On Wednesday, Supernus Pharmaceuticals Inc. filed a lawsuit against fellow pharmaceutical company Torrent Pharmaceuticals Inc. in the District of New Jersey. The plaintiff alleged that the defendant is infringing on ten of its patent for the drug Trokendi XR, which the plaintiff has owned since as early as October 30, 2012. The most recent of the patents was issued on June 11, 2019.
This suit comes in response to a letter sent by Torrent on June 15 notifying Supernus that it submitted an abbreviated new drug application (ANDA) to the Food and Drug Administration (FDA) in an attempt to engage in commercial manufacturing of generic 25 mg, 50 mg, 100 mg, and 200 mg topiramate extended-release capsules, which “is an antiepileptic drug indicated: (i) as an initial monotherapy for the treatment of partial-onset or primary generalized tonic-clonic seizures … as an adjunctive therapy for the treatment of partial-onset seizures, primary generalized tonic-clonic seizures, and seizures associated with Lennox-Gastaut syndrome … and for the preventive treatment of migraine.
The ANDA was submitted pursuant to the Hatch-Waxman Act, which sets forth the procedure for regulatory approval and commercial marketing of pharmaceuticals, including generic drugs. Under the Hatch-Waxman Act, each ANDA must include a certification or statement for each patent listed in the Orange Book. In this case, the defendant is citing paragraph IV of 21 U.S.C. Sec. 355(j)(2)(a)(vii), which states that the patent is not valid or will not be infringed by the new drug. After receiving the notice, Supernus, the holder of New Drug Application (NDA) on Trokendi XR, decided to file the lawsuit out of fear that not doing so would result in great financial loss.
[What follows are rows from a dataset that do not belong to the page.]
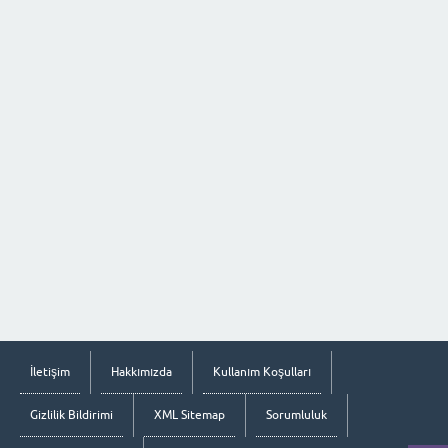
İletişim
Hakkımızda
Kullanım Koşulları
Gizlilik Bildirimi
XML Sitemap
Sorumluluk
The plaintiff stated that contrary to the claims made in the notice letter, the defendant’s generic version of the drug does directly infringe upon claims within its patent and its relation to their brand name drug Trokendi XR. Supernus argued that this ANDA was filed for the specific purpose of infringing upon the patent and will do so immediately once it is approved.
Supernus stated that the filing was dishonest on the defendant’s part because they submitted the ANDA for the sole purpose of infringement. The plaintiff said the defendant’s product has no non-infringing uses and had no reason to think that it did. The plaintiff added it fears that Torrent’s intent to manufacture, offer for sale, sell, distribute, and/or import their ANDA Products, thus infringing on the patent, will cause substantial and irreparable harm to Supernus.
The plaintiff requests that its accusation of infringement is affirmed and that there is an injunction enjoining Torrent, and all persons acting in concert with Torrent, from the commercial manufacture, use, sale, offer for sale, or importation into the United States of Torrent’s ANDA Products, or any other drug product whose use is covered by the patent.The plaintiff is represented by Saul Ewing Arnstein & Lehr.